South Sudan’s many rebellions

May 13, 2017 05:24 pm | Updated 05:30 pm IST

Sudan People's Liberation Army (SPLA) soldiers patrol a village in Mathiang, some 44 kilometers from Bor, on January 25, 2014. South Sudan's government accused rebel forces of breaking a ceasefire on January 25, less than 24 hours after it began, dashing hopes of a swift end to the brutal conflict. The ceasefire, aimed at stopping five weeks of bitter fighting in which thousands have died, began Friday evening with both sides reporting clashes as the deadline approached. AFP PHOTO / CHARLES LOMODONG

Sudan People's Liberation Army (SPLA) soldiers patrol a village in Mathiang, some 44 kilometers from Bor, on January 25, 2014. South Sudan's government accused rebel forces of breaking a ceasefire on January 25, less than 24 hours after it began, dashing hopes of a swift end to the brutal conflict. The ceasefire, aimed at stopping five weeks of bitter fighting in which thousands have died, began Friday evening with both sides reporting clashes as the deadline approached. AFP PHOTO / CHARLES LOMODONG

Lieutenant General Thomas Cirillo spent the last year mostly sitting in his office, drinking tea and reading newspapers. Officers would come to greet South Sudan’s Deputy Chief of Staff for Logistics, appointed by President Salva Kiir to oversee military supplies. He’d leave at 2 p.m. He wasn’t involved even in paperworks. “They put us in the dark completely,” he said.

In February, Mr. Cirillo, the highest-ranking Equatorian in the Sudan People’s Liberation Army (SPLA), resigned, accusing the force of orchestrating a “tribally engineered war”. He also slammed President Kiir for “planned violations” of the 2015 peace deal signed with his former deputy, Riek Machar, that stalled an already two-year-long civil war.

President Kiir is accused of turning the country’s army into a tribal militia, mostly recruiting from his Dinka tribe, and of “ethnic cleansing” of other tribes. Mr. Machar, who hails from the Nuer tribe, heads the rebel group SPLA-in-Opposition, and is now under house arrest in South Africa. Mr. Cirillo has set up a new rebel movement of about 30,000 fighters. He wants to overthrow the President.

“People were asking me, ‘Thomas, you were part of the system’,” he said in an interview in Addis Ababa. He said his duties were usurped by Paul Malong, Mr. Kiir’s chief of staff and a fellow Dinka. Command meetings “stopped” and were replaced by sessions between Mr. Malong and other close aides of the President. Intelligence and armoured and artillery units became “controlled on a tribal basis”.Mr. Malong used his powers to “build and consolidate the military strength of ‘SPLA militia’ for implementing the ‘Dinka Agenda”, Mr.

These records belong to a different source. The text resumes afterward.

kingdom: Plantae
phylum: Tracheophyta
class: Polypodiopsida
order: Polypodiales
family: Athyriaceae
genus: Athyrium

Cirillo wrote in his resignation letter. Mr. Kiir this week replaced Mr. Malong with the deputy for administration, without giving reasons.

Presidential spokesperson Ateny Wek Ateny describes Mr. Cirillo’s account as “fabricated”. But not everyone is convinced. “Time and again, Mr. Kiir and Mr. Malong have done nothing to stop acts they know to be contrary to international law,” said Payton Knopf, the former coordinator of the UN Panel of Experts on South Sudan. “This includes arming militia out of state funds outside the purview of the SPLA.”

On the President’s orders

Mr. Cirillo said the President has never been serious about peace even when he signed the 2015 agreement that allowed Mr. Machar, who had been in exile since the civil war broke out in 2013, to return to Juba and resume the office of the Vice-President. Five days after the pact was reached, President Kiir assembled Mr. Malong, Mr. Cirillo and other top generals in the palace to tell them not to demilitarise Juba, violating the deal. He ordered the generals to secretly stockpile arms in the capital and disguise some military units as police units. By the time Mr. Machar returned to Juba in 2016, the SPLA force had “tripled”.

Besides, the army had even planned “to assassinate” Mr. Machar. His deputy chief of staff for administration Lieutenant General James Koang Chuol said the attempt took place in the palace. Mr. Machar fled the country again when fighting resumed. Throughout the war, Mr. Cirillo said, the government consistently avoided deploying soldiers from non-Dinka tribes, and armed Dinka civilians. Many civilians from Mr. Machar’s Nuer tribe were massacred. An African Union Commission of Inquiry, in 2014, noted that a number of reports had concluded that some of the rights violations in South Sudan could amount to crimes against humanity. Mr. Cirillo would agree. He describes a series of recent SPLA operations as “ethnic cleansing”.